La Palabra de hoy: 11 de abril de 2023.

 


PRIMERA LECTURA

Del libro de los Hechos de los Apóstoles 2, 36-41.

El día de Pentecostés, dijo Pedro a los judíos: “Sepa todo Israel, con absoluta certeza, que Dios ha constituido Señor y Mesías al mismo Jesús, a quien ustedes han crucificado”. Estas palabras les llegaron al corazón y preguntaron a Pedro y a los demás apóstoles: “¿Qué tenemos que hacer, hermanos?”. Pedro les contestó: “Arrepiéntanse y bautícense en el nombre de Jesucristo, para el perdón de sus pecados y recibirán el Espíritu Santo. 

Porque las promesas de Dios valen para ustedes y para sus hijos y también para todos los paganos que el Señor, Dios nuestro, quiera llamar, aunque estén lejos”. Con éstas y otras muchas razones los instaba y exhortaba, diciéndoles: “Pónganse a salvo de este mundo corrompido”. Los que aceptaron sus palabras se bautizaron, y aquel día se les agregaron unas tres mil personas.


SALMO 32

R. En el Señor está nuestra esperanza. Aleluya. 

Sincera es la palabra del Señor y todas sus acciones son leales. El ama la justicia y el derecho, la tierra llena está de sus bondades. R. 

Cuida el Señor de aquellos que lo temen y en su bondad confían; los salva de la muerte y en épocas de hambre les da vida. R. 

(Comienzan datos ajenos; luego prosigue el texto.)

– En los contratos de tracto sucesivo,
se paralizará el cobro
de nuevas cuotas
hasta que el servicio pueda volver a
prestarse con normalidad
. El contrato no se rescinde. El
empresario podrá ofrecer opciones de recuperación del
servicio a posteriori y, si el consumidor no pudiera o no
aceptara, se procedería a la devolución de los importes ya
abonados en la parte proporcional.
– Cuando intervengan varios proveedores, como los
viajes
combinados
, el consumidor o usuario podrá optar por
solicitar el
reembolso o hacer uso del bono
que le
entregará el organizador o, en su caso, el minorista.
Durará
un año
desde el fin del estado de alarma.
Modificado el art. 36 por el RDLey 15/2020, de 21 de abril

En el Señor está nuestra esperanza, pues él es nuestra ayuda y nuestro amparo. Muéstrate bondadoso con nosotros, puesto que en ti, Señor, hemos confiado. R.


EVANGELIO Y REFLEXIÓN

Del santo Evangelio según san Juan 20, 11-18.

El día de la resurrección, María se había quedado llorando junto al sepulcro de Jesús. Sin dejar de llorar, se asomó al sepulcro y vio dos ángeles vestidos de blanco, sentados en el lugar donde había estado el cuerpo de Jesús, uno en la cabecera y el otro junto a los pies. Los ángeles le preguntaron: “¿Por qué estás llorando, mujer?”. Ella les contestó: “Porque se han llevado a mi Señor y no sé dónde lo habrán puesto”. 

Dicho esto, miró hacia atrás y vio a Jesús de pie, pero no sabía que era Jesús. Entonces él le dijo: “Mujer, ¿por qué estás llorando? ¿A quién buscas?”. Ella, creyendo que era el jardinero, le respondió: “Señor, si tú te lo llevaste, dime dónde lo has puesto”. Jesús le dijo: “¡María!”. Ella se volvió y exclamó: “¡Rabuní!”, que en hebreo significa ‘maestro’. 

Jesús le dijo: “Déjame ya, porque todavía no he subido al Padre. Ve a decir a mis hermanos: ‘Subo a mi Padre y su Padre, a mi Dios y su Dios’ ”. María Magdalena se fue a ver a los discípulos para decirles que había visto al Señor y para darles su mensaje.